だが、そんなことで加奈子が自分の元から離れて行こうとしているのを黙って見ていられる訳がなかった。
走って、走って、走り続けた。
〜〜〜
- 公園の一角にある湖のほとりに、1人の少女が立っていた。
目には、溢れんばかりの涙を溜めていた。
その目は、湖で楽しそうにボートに乗っているカップルに向けられていた。
2人乗りのボート。
好きな人が出来たら、何よりもまずこれに乗りたいと思っていた。
- 幼い頃、父親と一緒にボートに乗ったことがあった。
母親は、今の加奈子の様にほとりに立って2人を見ていた。
「わぁ、すごいすごい!」
「パパに任せてくれればざっとこんなもんだ。
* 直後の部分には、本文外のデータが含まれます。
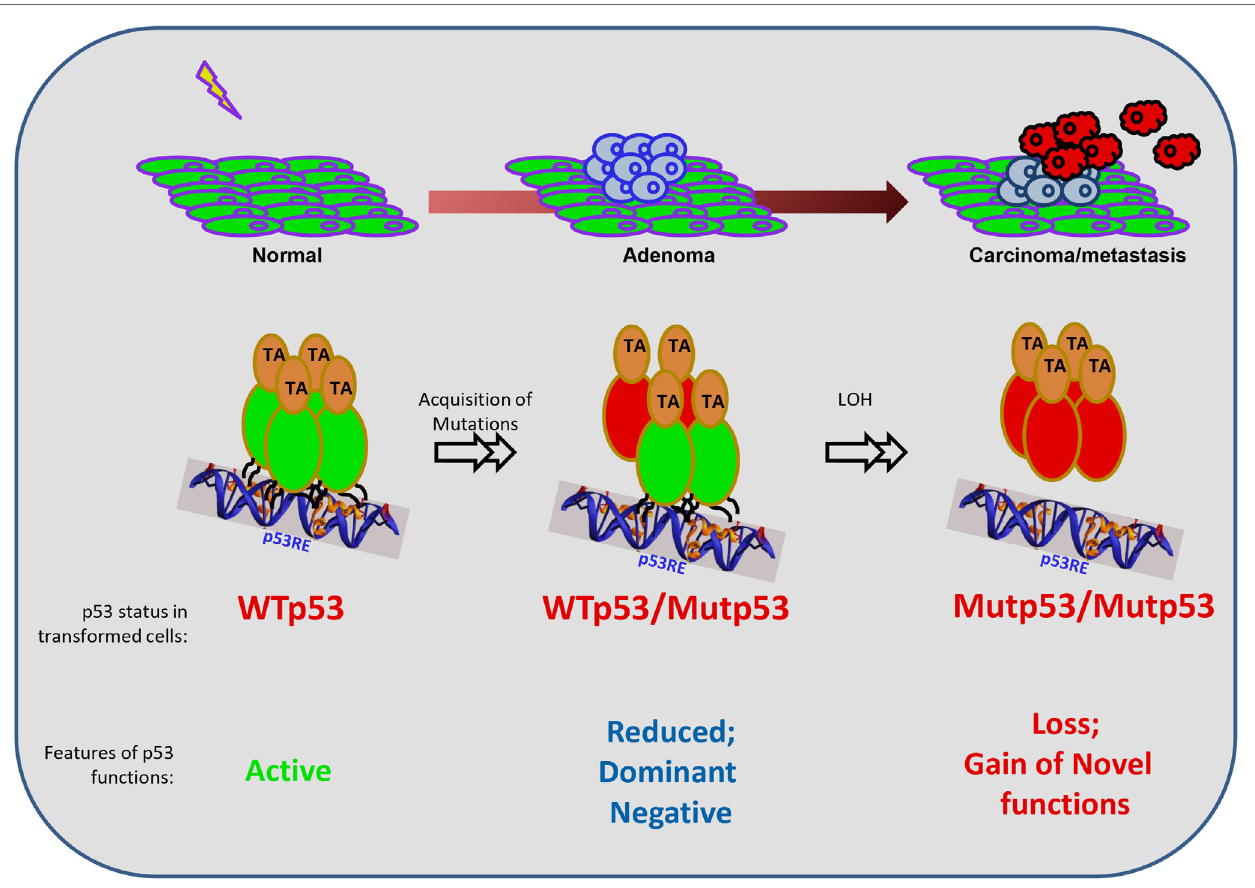
FiGURe 1 | Mutant p53 functions during the evolution of a cancer cell . The schematic represents the general evolution of a normal cell into a transformed cell (carcinoma), and the contexts in which mutant (Mut) p53 exerts its functions. p53 mutations are not present in the normal case and are induced upon genotoxic exposures in one allele. Hence, in the intermediate stage, the mutant p53 co-exists with the wild-type (WT) p53, until the loss of the wild-type allele by loss-of- heterozygozity (LOH). Functionally, when p53 is unmutated, it can be activated and works as a tetramer. However, when one allele is mutated, there is reduced overall function resulting in haploinsufficieny, and also the dominant-negative effect of the mutant protein on the wild-type protein due to the formation of heterodimers (please see text for details). At the later stages when only the mutant p53 remains, it is unable to bind to canonical target sequences to turn on its targets, leading to loss of wild-type functions. In addition, mutant p53 acquires novel gain-of-functions to drive the growth, survival, and invasion of tumor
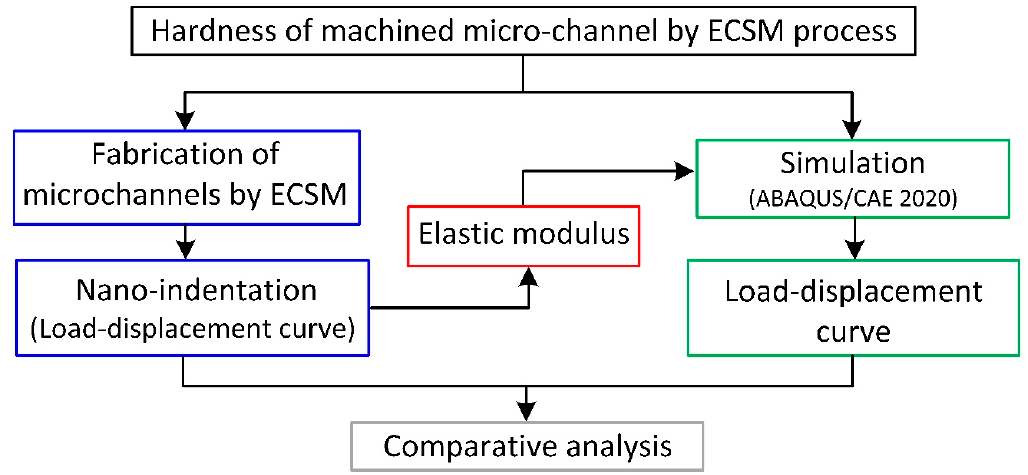
Figure 2. Workflow plan.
どうだ、どのボートよりも速いだろ」
「うん、パパってすごい!」
「そうだろ、そうだろ」
父親が自慢げにして見せると、ほとりにいた母親が笑いながら言う。
「あなた、競争してるんじゃないんですから」
「はは、そう言えばそうだな」
手を緩めようとすると、加奈子が止める。
「もっと、もっと速くぅ〜」
すると、父親は加奈子を優しく撫でてやった。
「分かったよ、加奈子」
「うん!」
それは、父親との大切な思い出だった。
- あれから、父親の仕事が忙しくなり、家族3人で仲良く出掛けることもなくなった。
いつだったか。
「ごめんな、加奈子。父さんの仕事が忙しくて、どこへも連れて行ってやれなくて」
「いいのよ、お父さん。私、出掛けなくたって、お父さんが家に帰って来てくれるだけでいいの。それだけで嬉しいよ」
「そうか…そう言えば、お前も中学生になったんだったな」
「うん、そうよ。今月から中学生になったんだよ」
「なら、そろそろ加奈子にもボーイフレンドが出来るかな」
「ん〜そうかも。でも、別にいいよ」
「どうして?」
「だって、お父さんがいればいいもの」
「全く、冗談ばかり言って…」
「冗談じゃないのに!」
「加奈子、父さんはこれからもっと忙しくなると思う。だから、もしボーイフレンドが出来たら、彼と一緒にボートに乗ったらいいよ」
「ボート?」
「子供の頃、よく乗っただろ?これからは、加奈子のことを大切に思ってくれる子に、その笑顔を見せてやってくれ」
それは、父親の願いだったような気がする。
それから、1週間もしないうちに、父親は交通事故で死んでしまった。
だから、この言葉は加奈子の心にしっかりと刻まれていた。
- 「あのボートに、大好きな人と乗れたら…」
「乗れるさ」
「えっ!」
加奈子は慌てて振り返った。
そこには、息を切らした裕次が立っていた。
「松登くん…」
「加奈子、俺じゃダメか、一緒に乗るの」
2人はお互いに見つめ合った。
とても、とても長い時間のように感じられた。
「本当に、本当に私でいいの?優じゃなくて、私でいいの?」
「俺は――」
- その時だった。
「ゆっくん〜!」
「あづみ!」
突然、あづみが走ってきたのだ。どうやら、向野も一緒のようだ。
「一体どうしたんだ?」
「如月さんが大変なの!」
「何だって!」
一気にその場の雰囲気が変わってしまった。